::: Sayfa alıntısı :::
Tarihi Yarımada’ya Doğa Tarihi Müzesi

İstanbul Üniversitesi Jeoloji Mühendisliği Bölümü tarafından açılan Jeoloji Müzesi, Türkiye’deki jeoloji eğitimine katkılarını, bu konudaki ilk ve öncü kurum olmanın sorumluluğunun bilincinde olarak, sürdürmektedir. Türkiye’nin gözbebeği Jeoloji Müzesi’ni Prof. Dr. İzver Özkar Öngen’den dinleyelim…

18 Haziran 2012 11:45
Jeoloji Müzesi’nin kuruluşu… 

İstanbul Üniversitesi Jeoloji Müzesinin ilk kuruluş aşamasına öncelik eden 1915 yılındaki kurucularımızdan Doç. Dr. Walter Penck ve Ordinaryus Profesör Hamit Nafiz Pamir’in büyük katkılarıyla Jeoloji Enstitüsü kurulur. O dönemlerde Alman hocaların Jeoloji eğitiminde koleksiyon ve jeolojik materyalin önemine bakışları farklıydı. 

Bilimsel çalışmalarda ve eğitimde materyallerin çok önemli olduğunun bilincindeydiler, Almanya’dan ve Avrupa’dan öğrenciler için mineral, kayaç ve fosil örnekleri getirterek, amaçları araziyi ve doğayı öğrencinin önüne sunmak ve arazide karşılaşabilecekleri problemleri, doğayı daha rahat tanıyabilmelerini sağlamaktı. 

Jeolojinin ilk temelleri 1915’te atılır. Bu temellerle birlikte çeşitli koleksiyonlar oluşturulmuştur. 1918 yılında Jeoloji bölümü Vefa’da eğitime başlar ve o süreçteki eğitimler enstitü şeklinde olup, 1918’de Vefa yangını ile birlikte Jeoloji eğitimine bir süre ara verilir. 

Enstitü başka bir yere taşınır ve başka bölümlerin himayesi altında eğitime devam eder. 1940’lı yıllarda Zeynep Hanım Konağı’nda Jeoloji eğitimi sürer. 1942’de ise büyük bir talihsizlikle Zeynep Hanım Konağı’nda çıkan yangınla birlikte koleksiyonlar, kitaplar yanar ve Enstitü Süleymaniye’ye taşınır. Eğitime orada devam eder.
:::
_Görev A_. Jeoloji Müzesi metninde "İstanbul Üniversitesi Jeoloji Müzesinin" sözcüklerinden başlayıp "rahat tanıyabilmelerini sağlamaktı." sözcükleri de dahil olmak üzere o noktaya kadar uzanan bölümü hiçbir değişiklik yapmadan döndürün.
_Görev B_.
Jeoloji Müzesi metnine göre aşağıdaki soruları yanıtlayın:
(i) Jeoloji bölümü Vefa'da hangi yıl eğitime başlar?
(ii) 1942'deki yangın hangi binada çıkmıştır?
(iii) Bu yangının ardından Enstitü nereye taşınır?
Kayıtlara bu çalışmada ihtiyaç yoktur.
::: Listelenen kayıtlar :::
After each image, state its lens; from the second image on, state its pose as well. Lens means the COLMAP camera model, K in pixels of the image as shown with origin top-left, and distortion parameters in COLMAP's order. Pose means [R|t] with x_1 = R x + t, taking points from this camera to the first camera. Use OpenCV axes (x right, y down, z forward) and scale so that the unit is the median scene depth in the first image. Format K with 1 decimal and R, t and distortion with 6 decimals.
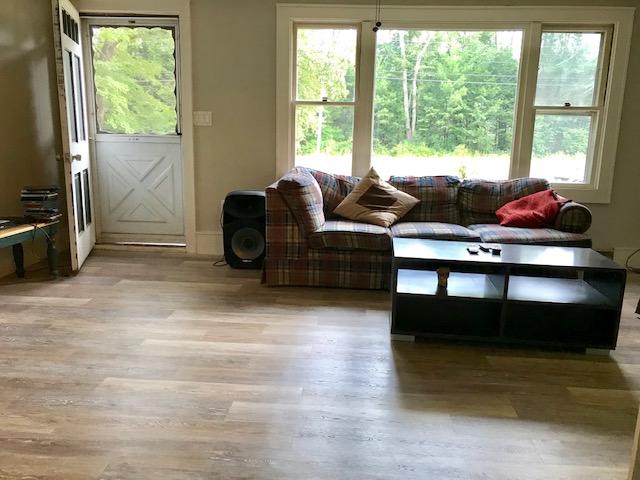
lens RADIAL K [[556.0, 0, 333.1], [0, 556.0, 239.0], [0, 0, 1]] dist [0.137043, -0.197669]
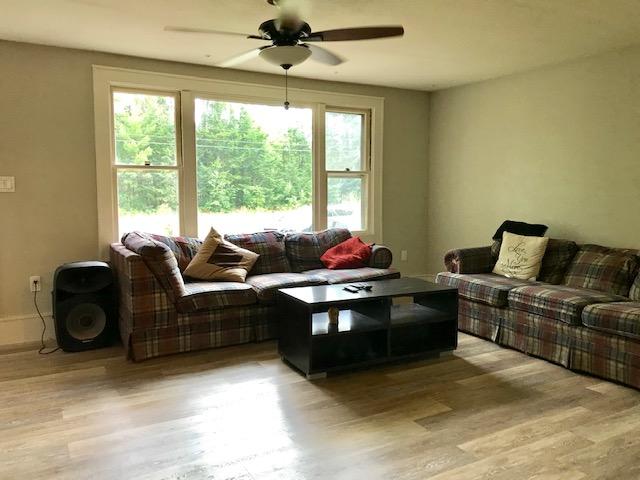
lens RADIAL K [[556.0, 0, 333.1], [0, 556.0, 239.0], [0, 0, 1]] dist [0.137043, -0.197669]
pose [[0.822847, -0.076180, 0.563133, -0.339616], [0.132336, 0.989416, -0.059522, -0.016761], [-0.552639, 0.123500, 0.824220, 0.023932]]
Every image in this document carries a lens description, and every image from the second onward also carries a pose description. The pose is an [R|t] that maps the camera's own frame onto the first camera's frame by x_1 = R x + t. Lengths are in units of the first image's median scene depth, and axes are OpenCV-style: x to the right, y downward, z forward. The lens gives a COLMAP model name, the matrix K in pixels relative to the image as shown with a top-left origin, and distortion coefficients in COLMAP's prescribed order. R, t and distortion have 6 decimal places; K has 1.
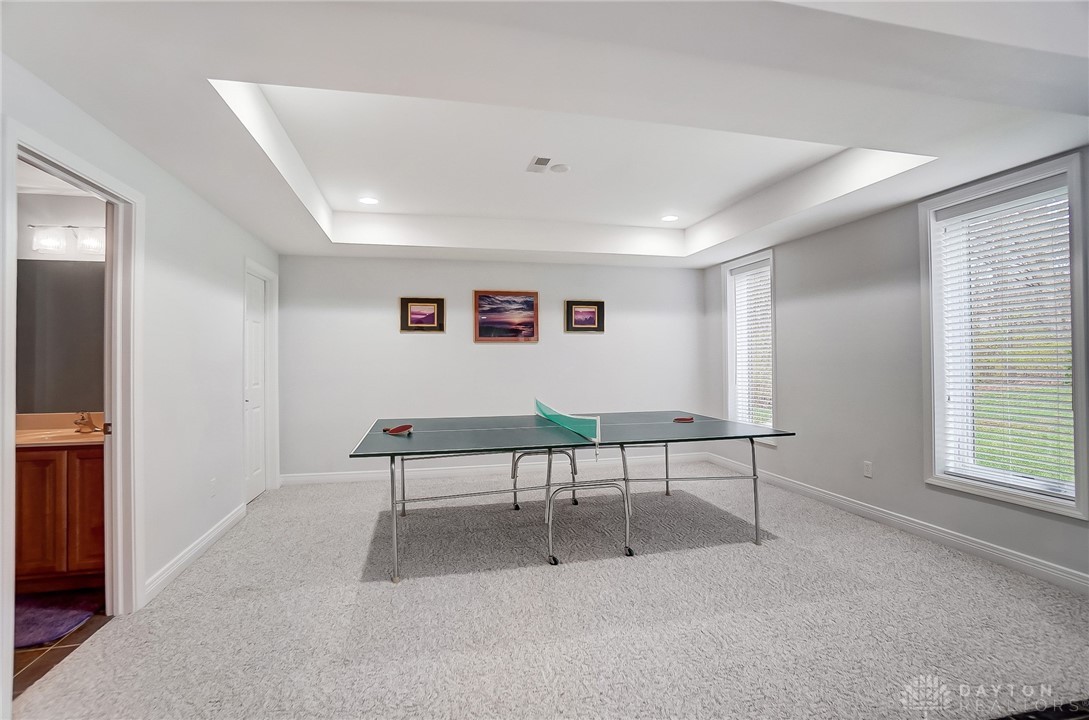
lens RADIAL K [[492.2, 0, 543.2], [0, 492.2, 354.6], [0, 0, 1]] dist [-0.026035, 0.001955]
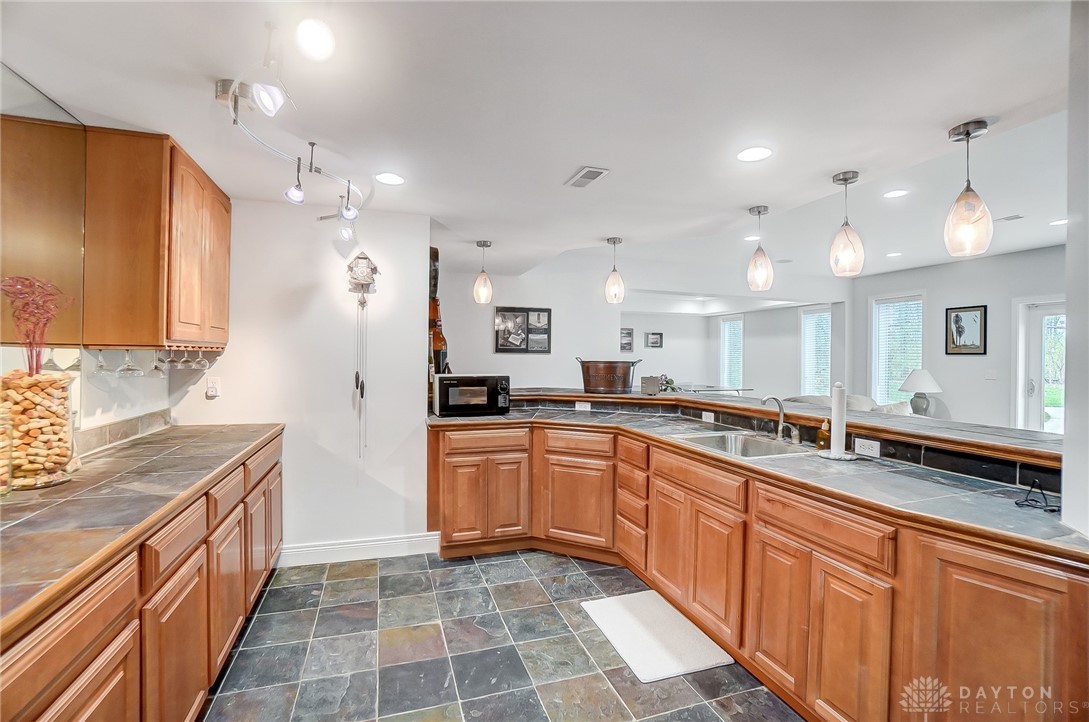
lens RADIAL K [[492.2, 0, 542.1], [0, 492.2, 357.6], [0, 0, 1]] dist [-0.026035, 0.001955]
pose [[0.996889, 0.008905, 0.078308, -0.563956], [-0.009679, 0.999908, 0.009502, -0.020768], [-0.078217, -0.010230, 0.996884, -1.057227]]
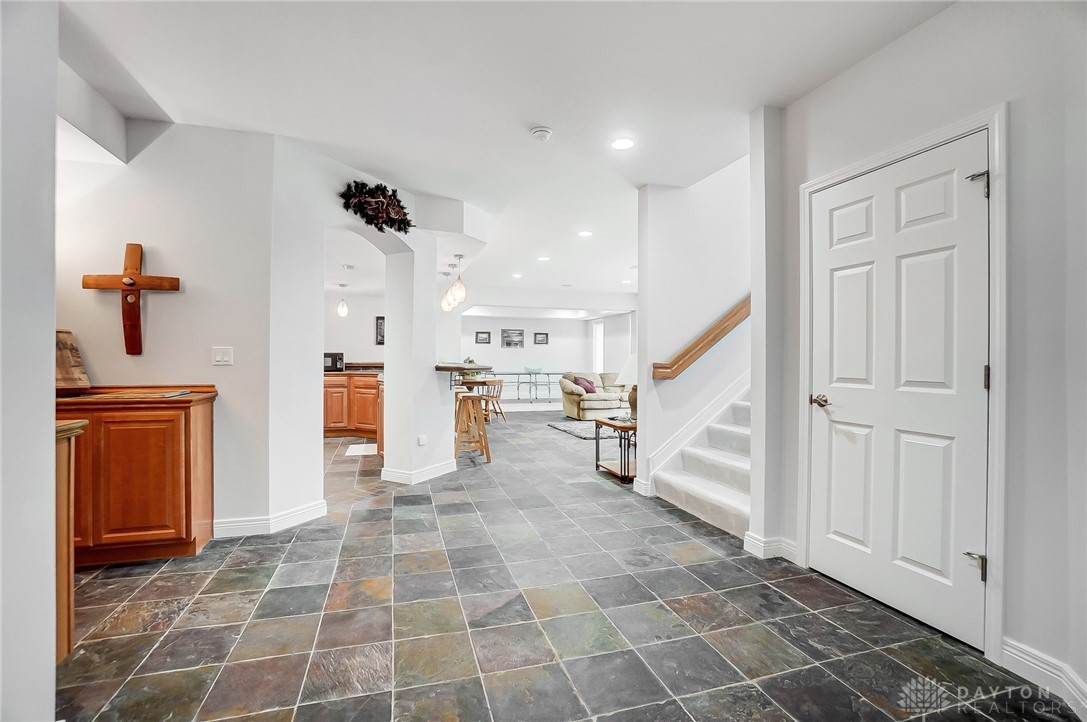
lens RADIAL K [[491.3, 0, 538.6], [0, 491.3, 357.7], [0, 0, 1]] dist [-0.026035, 0.001955]
pose [[0.997763, 0.008395, 0.066320, -0.112007], [-0.008835, 0.999941, 0.006340, 0.010902], [-0.066263, -0.006912, 0.997778, -1.771620]]
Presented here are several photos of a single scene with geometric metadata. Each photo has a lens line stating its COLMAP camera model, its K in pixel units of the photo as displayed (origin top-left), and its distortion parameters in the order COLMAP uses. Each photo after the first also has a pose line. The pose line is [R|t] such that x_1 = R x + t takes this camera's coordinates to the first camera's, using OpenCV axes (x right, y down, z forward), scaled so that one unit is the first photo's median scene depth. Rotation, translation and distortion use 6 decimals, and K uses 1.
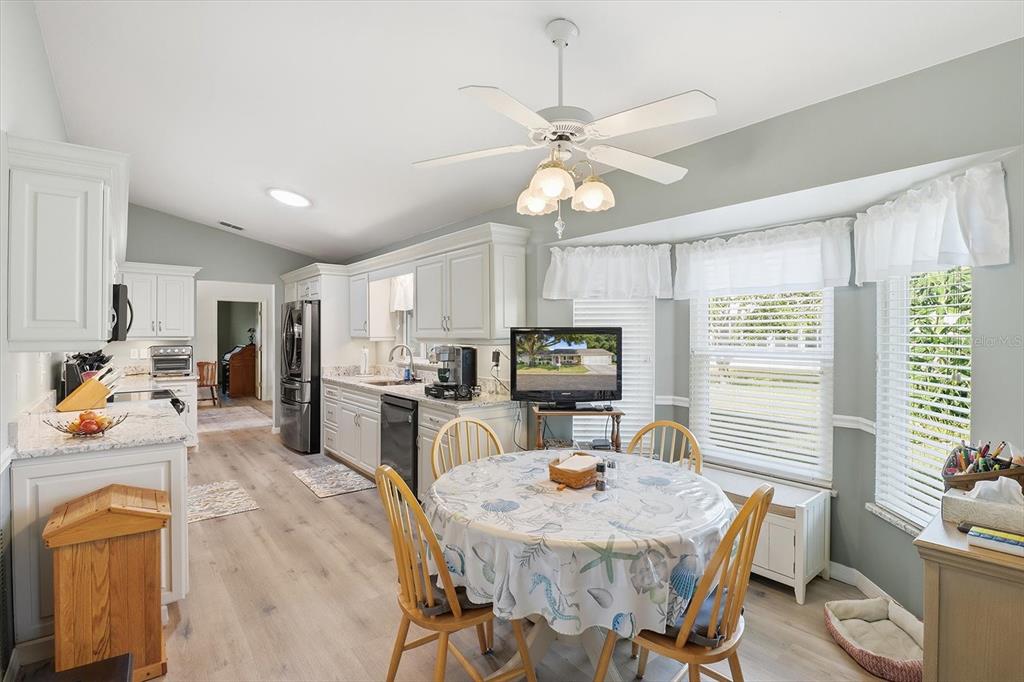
lens RADIAL K [[488.3, 0, 514.3], [0, 488.3, 334.0], [0, 0, 1]] dist [-0.003892, -0.000185]
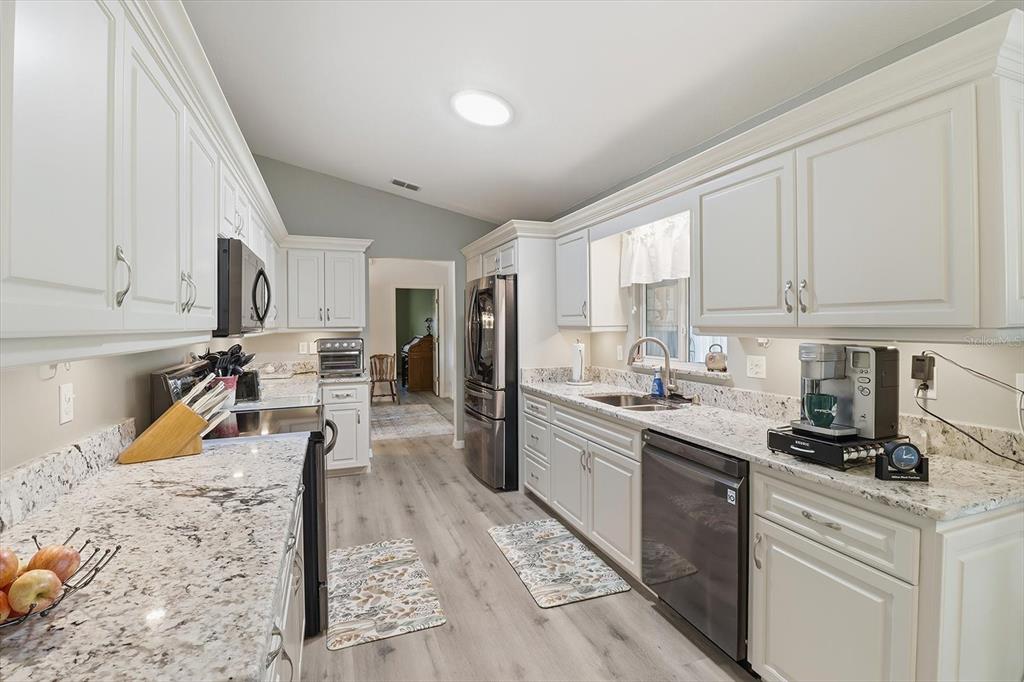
lens RADIAL K [[488.3, 0, 514.3], [0, 488.3, 334.0], [0, 0, 1]] dist [-0.003892, -0.000185]
pose [[0.949137, -0.001107, -0.314861, -0.182475], [0.007881, 0.999764, 0.020243, 0.002740], [0.314764, -0.021695, 0.948922, 0.335178]]
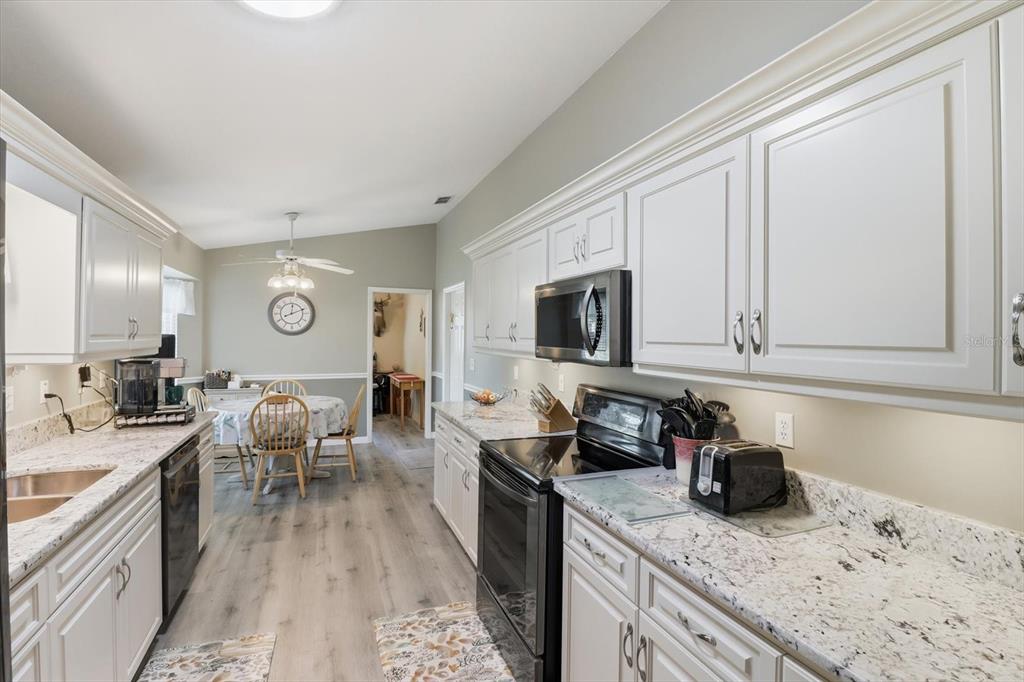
lens RADIAL K [[488.3, 0, 514.3], [0, 488.3, 334.0], [0, 0, 1]] dist [-0.003892, -0.000185]
pose [[-0.953634, -0.010775, 0.300777, -0.613133], [-0.011339, 0.999936, -0.000131, -0.014150], [-0.300756, -0.003536, -0.953695, 1.075504]]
:::
_Alıştırma yanıtı A_.
İstanbul Üniversitesi Jeoloji Müzesinin ilk kuruluş aşamasına öncelik eden 1915 yılındaki kurucularımızdan Doç. Dr. Walter Penck ve Ordinaryus Profesör Hamit Nafiz Pamir’in büyük katkılarıyla Jeoloji Enstitüsü kurulur. O dönemlerde Alman hocaların Jeoloji eğitiminde koleksiyon ve jeolojik materyalin önemine bakışları farklıydı. 

Bilimsel çalışmalarda ve eğitimde materyallerin çok önemli olduğunun bilincindeydiler, Almanya’dan ve Avrupa’dan öğrenciler için mineral, kayaç ve fosil örnekleri getirterek, amaçları araziyi ve doğayı öğrencinin önüne sunmak ve arazide karşılaşabilecekleri problemleri, doğayı daha rahat tanıyabilmelerini sağlamaktı.

_Alıştırma yanıtı B_.
(i) 1918
(ii) Zeynep Hanım Konağı
(iii) Süleymaniye